The question now is how to supply soap to those families who are so poor that this item is considered a luxury?


Many Westerners judge a country’s hygiene, development and world ranking by one simple test: Is the tap water fit to drink?

The answer is ‘yes’ in Singapore (which imports and cleans water from Indonesia), and most other developed countries – but ‘no’ in Indonesia.

(There’s a counterpoint: Why waste huge sums making tap water potable when most of it is used to wash cars and clean yards?)

Another test is to ask if a town has a deep sewage system. Homes in East Java’s cities don’t have access to a mains sewerage system. They rely on septic tanks that can leak and pollute the ground water.

Supplies from municipal waterworks known as PDAM vary enormously. Householders in Surabaya clean their bathroom water tanks of sediment weekly even when using filters. Pressure in many areas is so low pumps have to be installed.

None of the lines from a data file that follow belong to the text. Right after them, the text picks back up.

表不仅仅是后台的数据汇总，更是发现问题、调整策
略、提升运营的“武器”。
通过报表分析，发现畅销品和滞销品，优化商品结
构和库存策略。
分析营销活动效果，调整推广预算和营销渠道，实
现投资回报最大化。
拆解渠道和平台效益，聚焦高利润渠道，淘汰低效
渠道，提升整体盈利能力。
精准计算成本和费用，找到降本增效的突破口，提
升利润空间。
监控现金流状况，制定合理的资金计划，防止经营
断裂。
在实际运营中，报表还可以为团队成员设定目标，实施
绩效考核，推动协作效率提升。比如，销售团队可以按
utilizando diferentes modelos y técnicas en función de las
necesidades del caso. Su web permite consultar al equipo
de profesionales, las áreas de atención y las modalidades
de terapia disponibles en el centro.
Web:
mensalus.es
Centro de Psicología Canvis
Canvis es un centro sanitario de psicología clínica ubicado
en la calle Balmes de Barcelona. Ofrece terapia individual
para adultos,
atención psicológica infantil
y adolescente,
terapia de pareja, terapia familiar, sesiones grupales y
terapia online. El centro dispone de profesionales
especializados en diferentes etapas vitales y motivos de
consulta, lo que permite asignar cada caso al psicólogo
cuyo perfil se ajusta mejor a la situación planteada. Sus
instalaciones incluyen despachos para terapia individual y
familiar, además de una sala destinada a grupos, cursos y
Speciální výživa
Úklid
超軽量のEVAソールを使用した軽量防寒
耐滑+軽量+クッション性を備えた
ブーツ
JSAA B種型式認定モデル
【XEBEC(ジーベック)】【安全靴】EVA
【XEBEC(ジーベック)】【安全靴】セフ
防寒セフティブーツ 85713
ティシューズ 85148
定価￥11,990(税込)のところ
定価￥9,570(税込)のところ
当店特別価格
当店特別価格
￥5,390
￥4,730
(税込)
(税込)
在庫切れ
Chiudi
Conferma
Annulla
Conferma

However in Malang the water is clean and bright. But everywhere tap water has to be boiled and most families prefer to buy bottled water if they can afford it.

Many can’t – and it’s the urban poor who are the focus of the ESP project.

Money is being made available to PDAMs through the program to find new sources, upgrade equipment and recover money from consumers.

However no element in the project can stand alone. If the raw water is heavily polluted the PDAMs have to spend more on cleaning. If the sources are distant the recovery costs are higher.

Upland clearing has put silt in the waterways so reforesting catchment areas and keeping these clean is another part of the jigsaw.

There’s anecdotal evidence of thousands of dead wells across East Java. The situation in Sidoarjo (a burgeoning satellite town near Surabaya) is reported to be serious and a new supply has to be found.

Although it rained hard last wet season some parts of the province suffer drought because the use is greater than the recharge. (One study found the storage capacity of the Brantas water basin halved between 1976 and 2002).

If the source is in another district, administrative problems arise when authorities want to keep the water for their own people. This problem underscores the need for a plan that cuts across political boundaries in the national interest.

It’s the same with waste disposal. The so-called sanitary landfill is the standard system. New tip locations need to be found away from beaches and rivers. Ideal sites may be in other regencies. The NIMBY (Not In My Back Yard) syndrome so common in the West also flourishes in Indonesia.